ただ、前もってお伝えしておきたいことが2点。
まずはこのテーマ、正解はありません。
音の好みは人それぞれで、誰から強要されるものでもありませんので、
私と考えが異なる方もいらっしゃると思いますが、
「そんなもんかなぁ」くらいでとらえてくださると助かります。
さらに私は基本的に、にぎやかな(うるさい)サウンドのギターが好きです。
以上を踏まえてお読みいただけると幸いです。
皆様も、自分の理想のサウンドを奏でるための
ギターのスペックを
是非思い描いてみてください!
まずは、一般的に「これ鳴るなぁ」と言われる楽器の共通点は、
高音域の出方にあるようです。
ただし、どこかの音域だけ極端に突き抜けていても
それは変な音に聞こえるようで、
「良い鳴り」としてとらえられるものは、
幅広い音域の倍音がバランス良く出ている必要がありそうです。
本来ギターの音源は「鉄弦」だけなのですから、
そのサウンドは金属的な倍音に集中しています。
それが「良い鳴り」とはいきませんね。
ところがそこに、木材の共振、フレットの金属音、金属パーツの共鳴、
様々な要素が加わり、その楽器のサウンドが構成され、
それぞれの楽器の個性が生まれます。
その複雑な倍音を得るのは意外とかんたんで、
各材、パーツをより軽く、振動し易いものをチョイスしてみましょう。
例えばこんな仕様はいかがでしょうか?
当工房のセミオーダーモデルStellarを
オールサーモウッドで構成させました。
ボディは「鳴る材」の代名詞アッシュのサーモウッド。
ネックはサーモメイプルの1Pです。
このチョイスだけで、絶対に地味な音になることは無いと思います^^;
でもそれだけじゃあ面白くないので、
ステンレスフレット、ビンテージタイプの軽量ペグをチョイス。
このあたりもより軽快な倍音をプラスしてくれることでしょう。
ブリッジはあえて鉄ブロックのものを避け、
チタンサドルなど乗せてみたらすごいかもしれません。
もちろんトレモロはベタ着けです。
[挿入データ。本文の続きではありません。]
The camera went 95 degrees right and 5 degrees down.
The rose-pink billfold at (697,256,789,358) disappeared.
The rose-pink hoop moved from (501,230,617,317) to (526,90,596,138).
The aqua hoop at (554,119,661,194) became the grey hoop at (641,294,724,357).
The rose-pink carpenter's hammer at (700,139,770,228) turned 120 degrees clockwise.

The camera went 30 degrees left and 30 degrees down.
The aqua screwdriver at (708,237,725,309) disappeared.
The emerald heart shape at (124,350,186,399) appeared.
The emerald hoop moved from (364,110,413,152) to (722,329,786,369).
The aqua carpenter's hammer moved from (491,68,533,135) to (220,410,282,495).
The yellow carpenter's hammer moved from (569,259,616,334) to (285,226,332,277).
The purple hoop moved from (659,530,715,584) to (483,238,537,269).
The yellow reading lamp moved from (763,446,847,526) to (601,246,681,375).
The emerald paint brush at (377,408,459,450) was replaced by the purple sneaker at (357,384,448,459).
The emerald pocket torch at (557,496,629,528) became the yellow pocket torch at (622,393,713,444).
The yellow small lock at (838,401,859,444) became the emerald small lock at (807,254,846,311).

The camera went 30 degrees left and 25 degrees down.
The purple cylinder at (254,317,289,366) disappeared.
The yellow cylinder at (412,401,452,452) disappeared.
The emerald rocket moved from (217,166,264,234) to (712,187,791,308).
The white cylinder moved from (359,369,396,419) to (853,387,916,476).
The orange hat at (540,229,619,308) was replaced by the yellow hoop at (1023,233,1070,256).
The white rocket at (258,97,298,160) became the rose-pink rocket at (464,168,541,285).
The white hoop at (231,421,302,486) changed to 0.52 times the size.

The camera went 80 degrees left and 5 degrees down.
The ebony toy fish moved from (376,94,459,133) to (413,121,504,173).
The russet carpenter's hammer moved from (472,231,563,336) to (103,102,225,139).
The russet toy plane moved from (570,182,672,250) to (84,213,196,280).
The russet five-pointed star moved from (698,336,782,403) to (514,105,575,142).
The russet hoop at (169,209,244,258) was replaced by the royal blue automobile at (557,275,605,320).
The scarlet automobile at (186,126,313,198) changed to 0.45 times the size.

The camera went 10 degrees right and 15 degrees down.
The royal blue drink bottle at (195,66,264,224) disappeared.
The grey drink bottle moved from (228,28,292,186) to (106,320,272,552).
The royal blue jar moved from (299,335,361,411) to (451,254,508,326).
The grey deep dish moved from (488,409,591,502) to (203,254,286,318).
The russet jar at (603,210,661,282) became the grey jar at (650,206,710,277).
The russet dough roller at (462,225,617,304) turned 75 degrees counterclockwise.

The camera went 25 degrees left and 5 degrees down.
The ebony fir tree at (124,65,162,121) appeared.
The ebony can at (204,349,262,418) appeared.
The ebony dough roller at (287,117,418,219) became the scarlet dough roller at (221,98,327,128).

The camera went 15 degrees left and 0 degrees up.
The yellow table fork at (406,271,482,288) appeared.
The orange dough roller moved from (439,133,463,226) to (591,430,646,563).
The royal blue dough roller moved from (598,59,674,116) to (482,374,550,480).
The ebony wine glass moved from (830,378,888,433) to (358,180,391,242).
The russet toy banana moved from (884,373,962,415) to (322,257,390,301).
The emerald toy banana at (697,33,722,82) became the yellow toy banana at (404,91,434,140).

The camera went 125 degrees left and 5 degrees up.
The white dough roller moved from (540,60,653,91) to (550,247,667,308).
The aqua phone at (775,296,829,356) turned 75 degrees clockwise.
より振動を伝えなければ!
鳴りを変化させる要素はまだまだあります。
例えば、ネックの寸法。
ネックの厚み、シェイプなどでその質量は全然違いますので、
当然ネックの振動具合も大きく変わります。
ヘッドの大きさ、厚みももちろん重要です。
他にも、塗装の厚みも大きな要素ですね。
厚い塗膜は楽器の振動を確実に抑えます。
逆に、オイルフィニッシュなどは
木材本来の鳴りに近いものがあるはずです。
このように考えていくと、
鳴りの良い楽器を作るのは、それほど難しくはありません。
ただ世の中そうならないのは、
いろいろなデメリットがあるからですね。
明日以降はそのあたりを掘り下げていければと思います。